[Point tracking data]

^^^^^^^^^^^^^^^^

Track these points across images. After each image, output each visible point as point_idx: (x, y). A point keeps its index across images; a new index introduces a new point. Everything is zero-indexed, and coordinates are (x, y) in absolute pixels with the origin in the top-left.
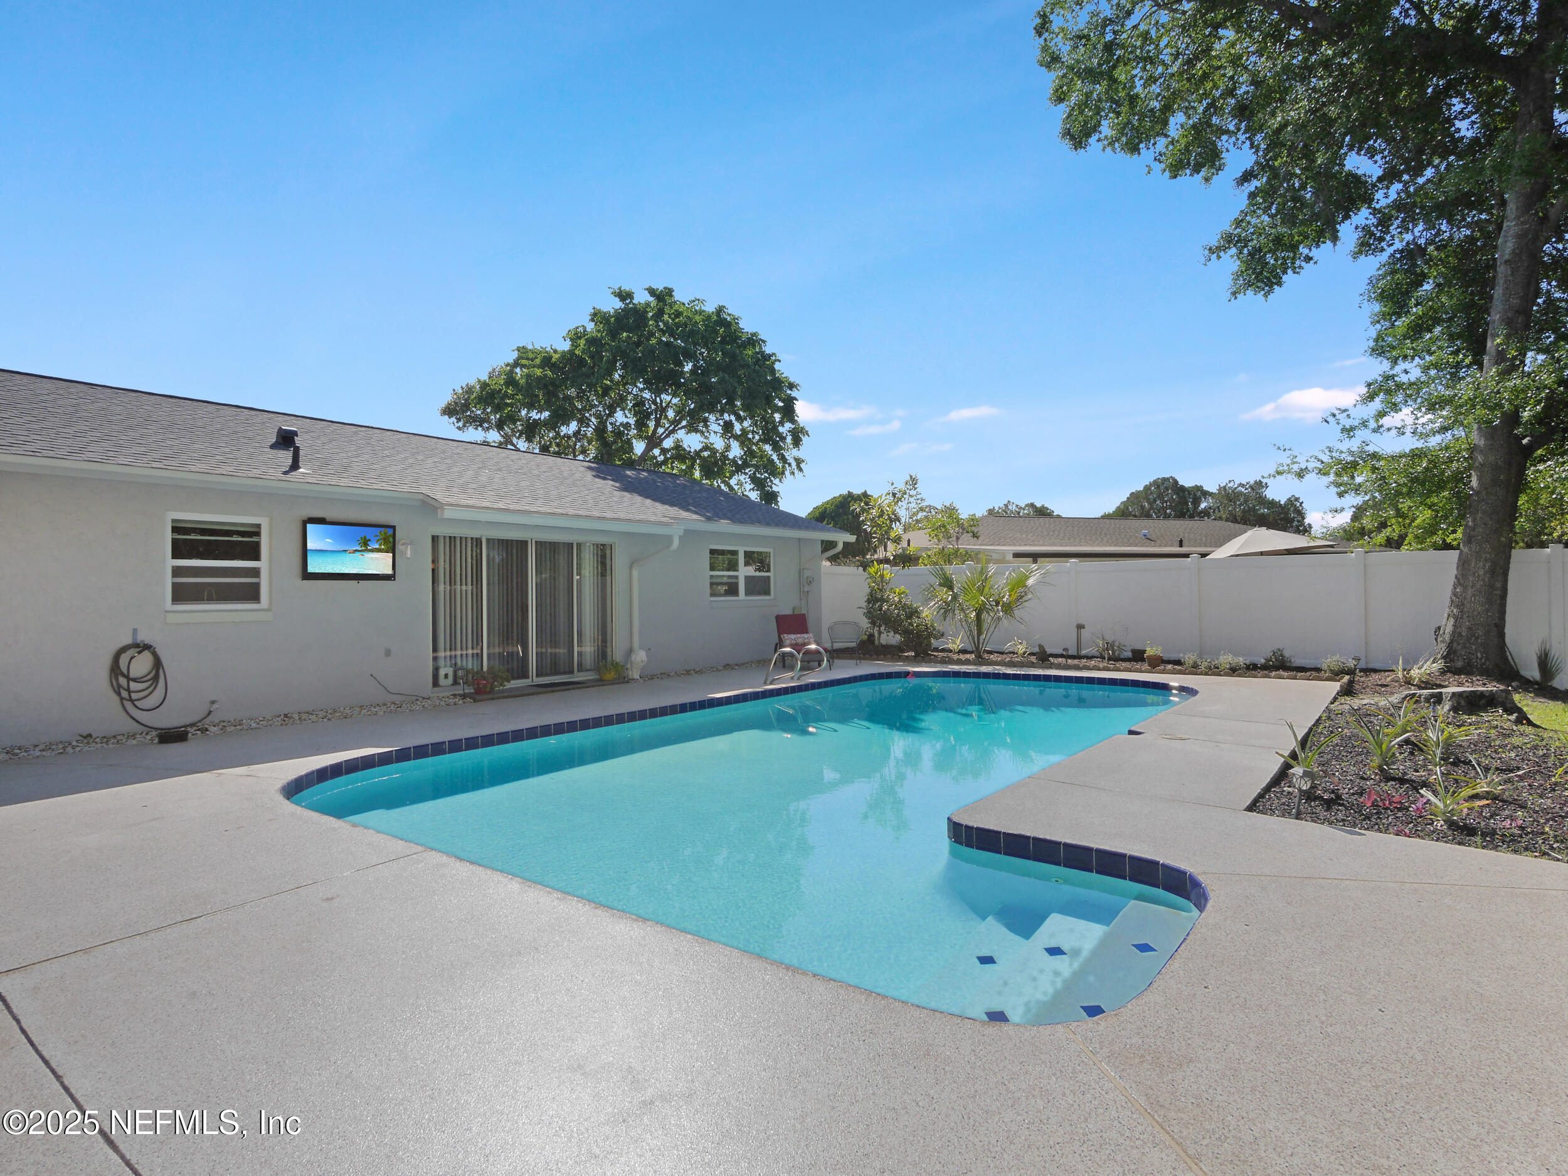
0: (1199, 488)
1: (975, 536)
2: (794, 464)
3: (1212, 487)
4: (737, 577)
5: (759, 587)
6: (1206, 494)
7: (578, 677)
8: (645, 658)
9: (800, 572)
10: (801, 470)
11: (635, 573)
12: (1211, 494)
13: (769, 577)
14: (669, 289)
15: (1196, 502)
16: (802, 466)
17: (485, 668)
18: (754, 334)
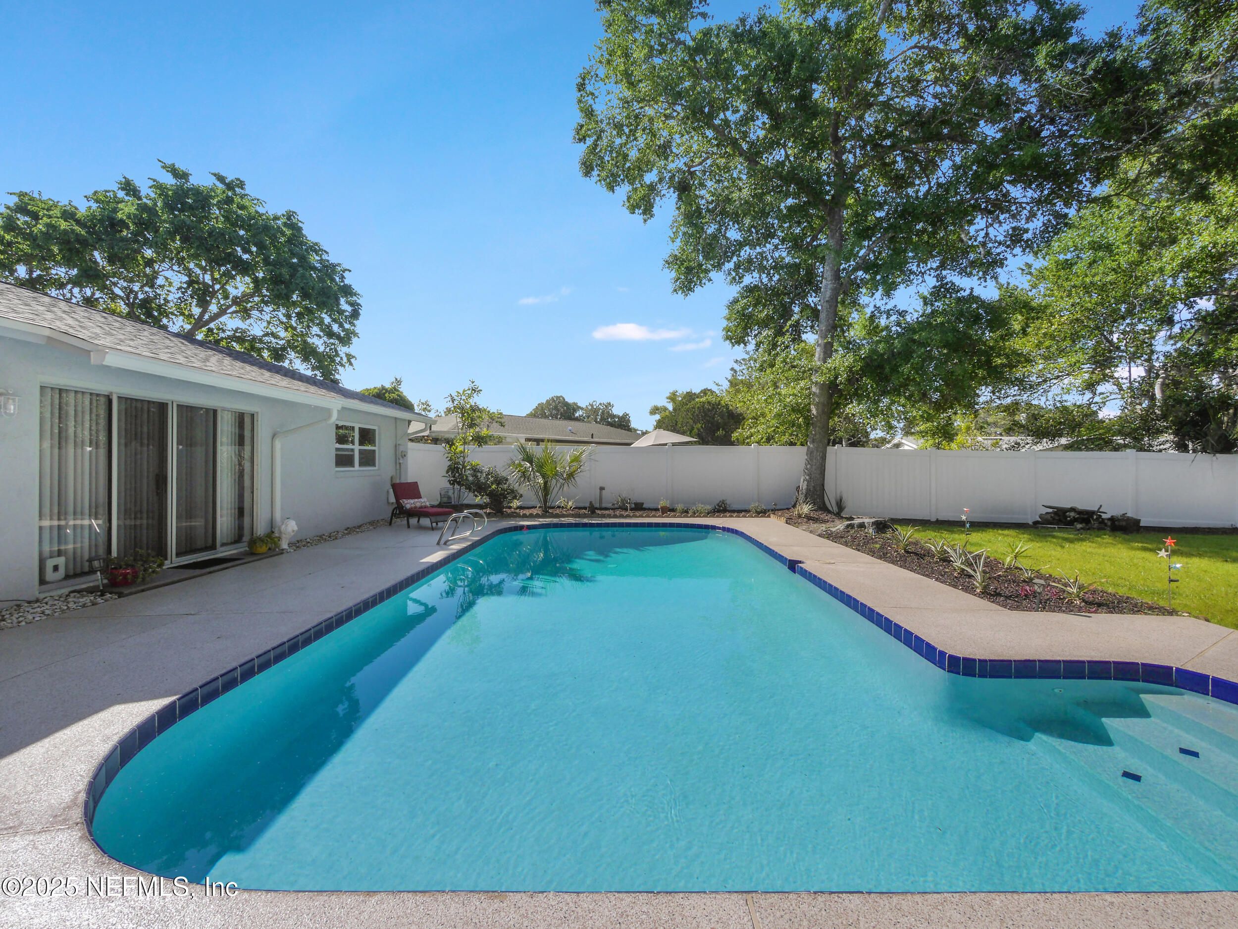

^^^^^^^^^^^^^^^^

• _Your goal_: Transcribe the entries above word for word, but leave every picture out of your copy.

• _Answer space_:
Track these points across images. After each image, output each visible point as point_idx: (x, y). A point keeps its index across images; a new index introduces a new point. Everything is zero-indexed, and coordinates are (x, y) in absolute pixels with the origin in the top-left.
0: (1199, 488)
1: (975, 536)
2: (794, 464)
3: (1212, 487)
4: (737, 577)
5: (759, 587)
6: (1206, 494)
7: (578, 677)
8: (645, 658)
9: (800, 572)
10: (801, 470)
11: (635, 573)
12: (1211, 494)
13: (769, 577)
14: (669, 289)
15: (1196, 502)
16: (802, 466)
17: (485, 668)
18: (754, 334)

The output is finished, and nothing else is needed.